Va detto, però, che ciò potrebbe portare all’estremo opposto: dall’eccessiva preoccupazione per il domani, alla totale adesione ad un edonismo sfrenato.
Su questo, Panikkar ha torto: troppi, in occidente, hanno – producendo gravi guasti – preferito il piatto di lenticchie del presente. Lo stesso autore, però, corregge il tiro:

E siccome, in fin dei conti, sono fratelli gemelli, entrambi potrebbero essere per l’occidente il simbolo e lo stimolo della sua spiritualità, della spiritualità per questo nostro tempo.

In noi ci siano Giacobbe ed Esaù: in noi devono riconciliarsi; sì, proprio come avviene nelle Scritture!
Si tratta di imparare a gustare le lenticchie del momento senza disinteressarsi degli altri, assumendoci le nostre responsabilità verso il futuro.
Riconciliati in noi Giacobbe ed Esaù avremo l’uomo completo che cerca Dio non nei piaceri o di là di essi, né malgrado essi.
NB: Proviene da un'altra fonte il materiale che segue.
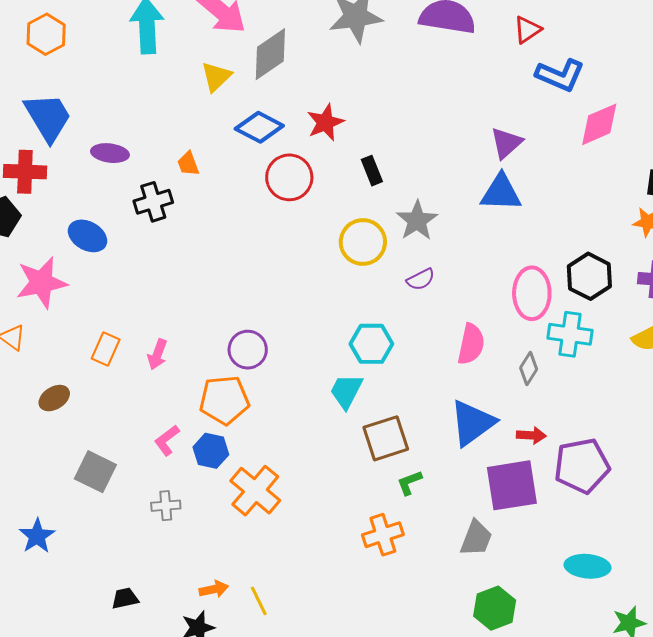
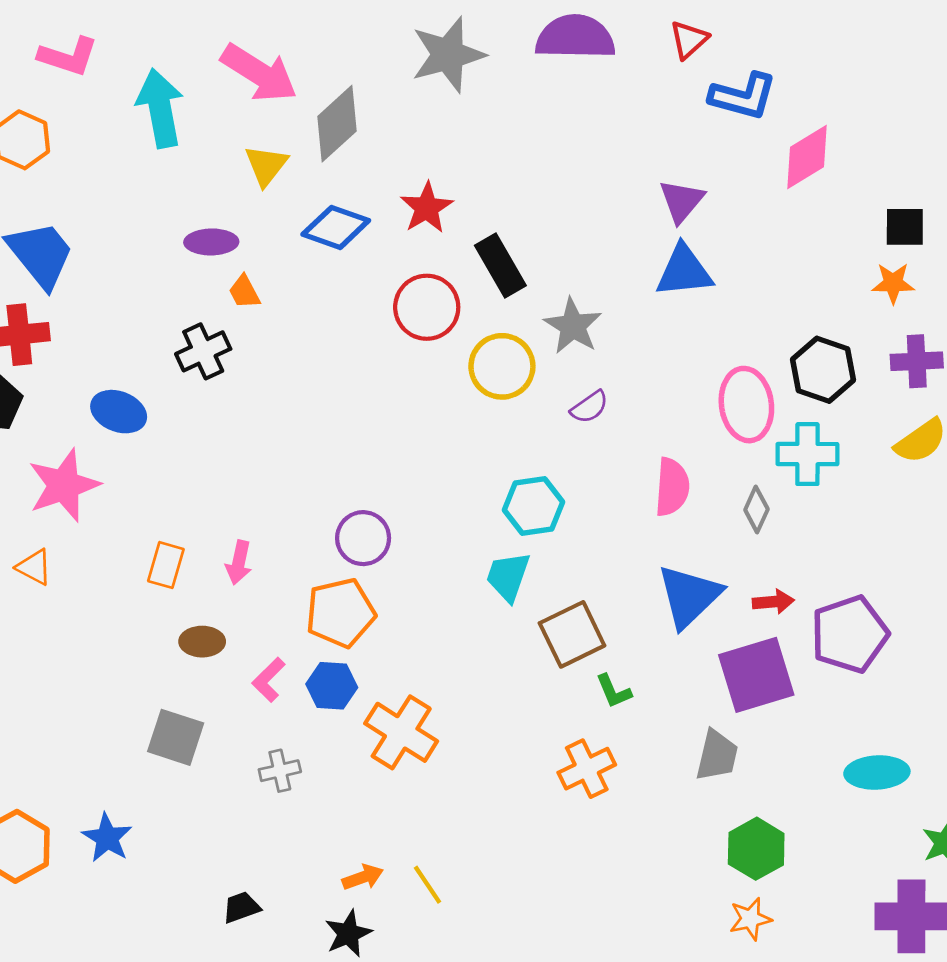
purple ellipse: (110, 153) -> (211, 242), moved
black rectangle: (372, 171) -> (500, 265), size x1.5
red circle: (289, 177) -> (427, 307), moved
brown ellipse: (54, 398) -> (202, 642), moved, turned 40
green L-shape: (409, 483) -> (614, 691), turned -84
Si cerca Dio, si costruisce il futuro, si fa la storia gustando le lenticchie e, allo stesso tempo, condividendole con chi manca del necessario per vivere con dignità!
In questo modo, sperimenteremo una vita modulata sul basso continuo della grazia che Dio ci elargisce nella benedizione faticosamente strappata al guado del fiume della Storia che ci separa dal tempo escatologico.